Rosemarie Waldrop was born in Germany in 1935 and only immigrated
to the US in the 1950s. Apart from her work as a poet she is also a successful
translator, novelist and editor. She married Keith Waldrop and they together
began publishing the Burning Deck Magazine in the early 1960s.
Paul Hoover chose a section of “Inserting the Mirror” from
her 1987 work Reproduction of Profiles.
It is a prose poem which responds to and works with the philosophical texts of
Ludwig Wittgenstein.

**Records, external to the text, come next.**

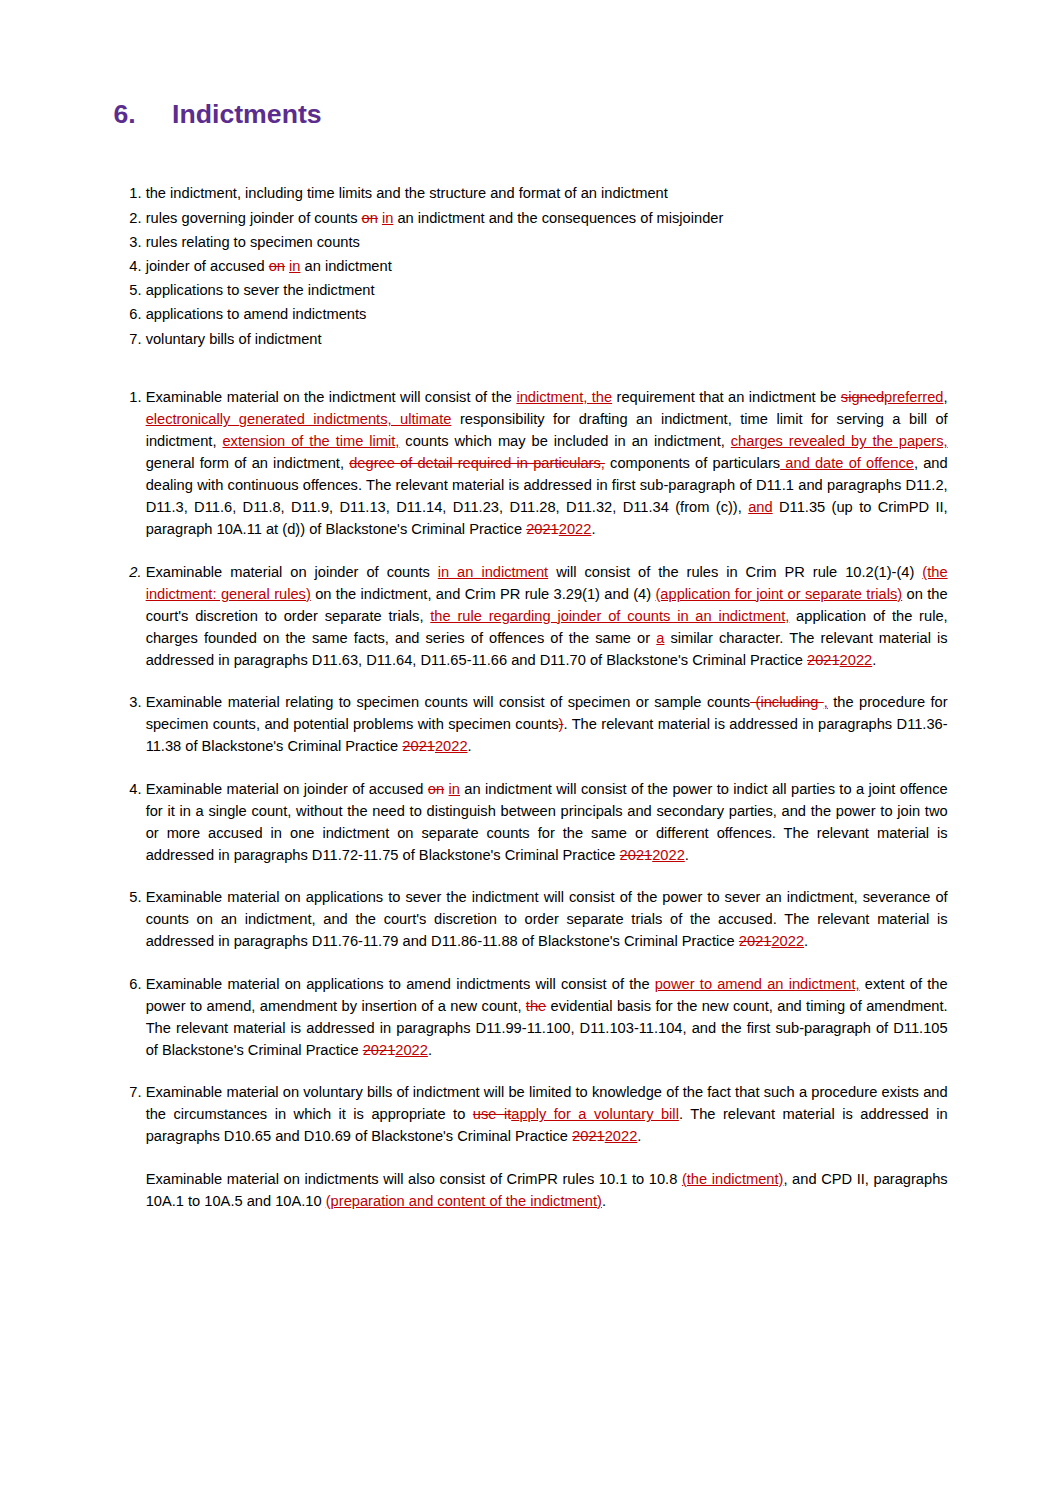6. Indictments
the indictment, including time limits and the structure and format of an indictment
rules governing joinder of counts on in an indictment and the consequences of misjoinder
rules relating to specimen counts
joinder of accused on in an indictment
applications to sever the indictment
applications to amend indictments
voluntary bills of indictment
Examinable material on the indictment will consist of the indictment, the requirement that an indictment be signed preferred, electronically generated indictments, ultimate responsibility for drafting an indictment, time limit for serving a bill of indictment, extension of the time limit, counts which may be included in an indictment, charges revealed by the papers, general form of an indictment, degree of detail required in particulars, components of particulars and date of offence, and dealing with continuous offences. The relevant material is addressed in first sub-paragraph of D11.1 and paragraphs D11.2, D11.3, D11.6, D11.8, D11.9, D11.13, D11.14, D11.23, D11.28, D11.32, D11.34 (from (c)), and D11.35 (up to CrimPD II, paragraph 10A.11 at (d)) of Blackstone's Criminal Practice 20212022.
Examinable material on joinder of counts in an indictment will consist of the rules in Crim PR rule 10.2(1)-(4) (the indictment: general rules) on the indictment, and Crim PR rule 3.29(1) and (4) (application for joint or separate trials) on the court's discretion to order separate trials, the rule regarding joinder of counts in an indictment, application of the rule, charges founded on the same facts, and series of offences of the same or a similar character. The relevant material is addressed in paragraphs D11.63, D11.64, D11.65-11.66 and D11.70 of Blackstone's Criminal Practice 20212022.
Examinable material relating to specimen counts will consist of specimen or sample counts (including , the procedure for specimen counts, and potential problems with specimen counts). The relevant material is addressed in paragraphs D11.36-11.38 of Blackstone's Criminal Practice 20212022.
Examinable material on joinder of accused on in an indictment will consist of the power to indict all parties to a joint offence for it in a single count, without the need to distinguish between principals and secondary parties, and the power to join two or more accused in one indictment on separate counts for the same or different offences. The relevant material is addressed in paragraphs D11.72-11.75 of Blackstone's Criminal Practice 20212022.
Examinable material on applications to sever the indictment will consist of the power to sever an indictment, severance of counts on an indictment, and the court's discretion to order separate trials of the accused. The relevant material is addressed in paragraphs D11.76-11.79 and D11.86-11.88 of Blackstone's Criminal Practice 20212022.
Examinable material on applications to amend indictments will consist of the power to amend an indictment, extent of the power to amend, amendment by insertion of a new count, the evidential basis for the new count, and timing of amendment. The relevant material is addressed in paragraphs D11.99-11.100, D11.103-11.104, and the first sub-paragraph of D11.105 of Blackstone's Criminal Practice 20212022.
Examinable material on voluntary bills of indictment will be limited to knowledge of the fact that such a procedure exists and the circumstances in which it is appropriate to use it apply for a voluntary bill. The relevant material is addressed in paragraphs D10.65 and D10.69 of Blackstone's Criminal Practice 20212022.
Examinable material on indictments will also consist of CrimPR rules 10.1 to 10.8 (the indictment), and CPD II, paragraphs 10A.1 to 10A.5 and 10A.10 (preparation and content of the indictment).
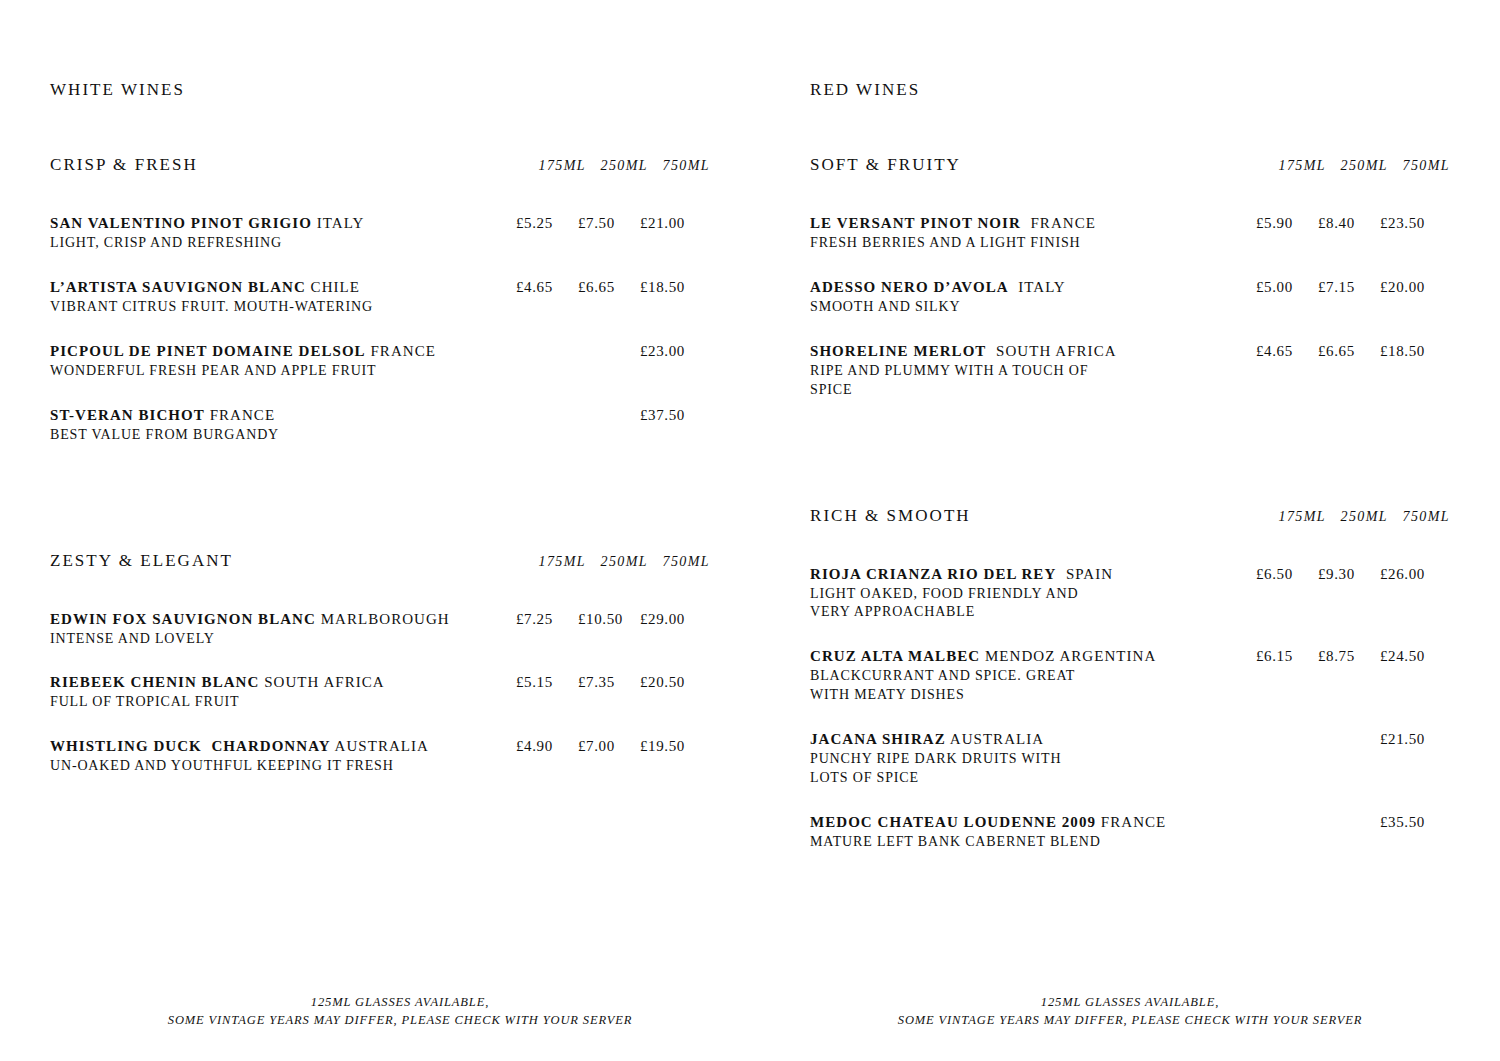White Wines
Crisp & Fresh
175ml 250ml 750ml
| San Valentino Pinot Grigio Italy Light, crisp and refreshing | £5.25 | £7.50 | £21.00 |
| L’Artista Sauvignon Blanc Chile Vibrant citrus fruit. Mouth-watering | £4.65 | £6.65 | £18.50 |
| Picpoul de Pinet Domaine Delsol France Wonderful fresh pear and apple fruit | | | £23.00 |
| St-Veran Bichot France Best value from Burgandy | | | £37.50 |
Zesty & Elegant
175ml 250ml 750ml
| Edwin Fox Sauvignon Blanc Marlborough Intense and lovely | £7.25 | £10.50 | £29.00 |
| Riebeek Chenin Blanc South Africa Full of tropical fruit | £5.15 | £7.35 | £20.50 |
| Whistling Duck Chardonnay Australia Un-oaked and youthful keeping it fresh | £4.90 | £7.00 | £19.50 |
125ml glasses available,
Some vintage years may differ, please check with your server
Red Wines
Soft & Fruity
175ml 250ml 750ml
| Le Versant Pinot Noir France Fresh berries and a light finish | £5.90 | £8.40 | £23.50 |
| Adesso Nero D’Avola Italy Smooth and silky | £5.00 | £7.15 | £20.00 |
| Shoreline Merlot South Africa Ripe and plummy with a touch of spice | £4.65 | £6.65 | £18.50 |
Rich & Smooth
175ml 250ml 750ml
| Rioja Crianza Rio Del Rey Spain Light oaked, food friendly and very approachable | £6.50 | £9.30 | £26.00 |
| Cruz Alta Malbec Mendoz Argentina Blackcurrant and spice. Great with meaty dishes | £6.15 | £8.75 | £24.50 |
| Jacana Shiraz Australia Punchy ripe dark druits with lots of spice | | | £21.50 |
| Medoc Chateau Loudenne 2009 France Mature left bank cabernet blend | | | £35.50 |
125ml glasses available,
Some vintage years may differ, please check with your server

Excerpts of the text can be found on the How2 website
here: http://www.asu.edu/pipercwcenter/how2journal/archive/print_archive/rwinserting.html
You can also find a few of her poems on the Poetry
Foundation website, together with the usual profile: http://www.poetryfoundation.org/bio/rosmarie-waldrop
I personally love her newest collection, Driven to Abstraction which was
published by New Directions in 2010.
~ - ~
Wiping the mirror
After Rosmarie Waldrop
1
To explore the nature of the city I press my face to the
steamy window pane and try to listen past the beats from the headphones of the girl
ahead of me. In a misty city it is hard to hold on to anything. Every object
fades as soon as your eyes focus. And then again some things never seem to fade
- like the roar of the bus in the early morning, the heavy smell of fermentation
or the silent rain. The pokes of umbrella ribs into your temples make
philosophy a burden. I should know, I live with it every day.
2
We live in separate rooms but I wake up in his arms
continually. Sometimes I dream of him at night. But in the morning my dreams
are pushed inside by his hard reality. They quiver in his forceful grip and
trickle syrupy into my steaming cup. He rolls up my mat while I am liquid,
slowly slipping down the shower drain.
3
The beggar’s paper cup is filled with rain water. The coins
fall into a wishing well. The ground-proximate means to keep a distance from
the stars, to stay in orbit. No one ever considers the faces printed on bank
notes these days. As if faces fade in the face of capitalism and anarchists
wear balaclavas anyway.
4
I tried to understand the concept of patriotism by reading
the Wikipedia entry on every country I could think of. Uruguay legalised gay
marriage and marihuana last year. I was struck by the peculiar patterns of
chaos across the planet. I remained motionless staring past the display but
when I turned to face the world the connection had gone.
5
Down the deserted streets, wading through rivers, I wash way
into New York City alleyways. The shadows of all those before me falling heavy
on my chest. As I inhale my words are soaking. In my lungs tiny drops of water gathering.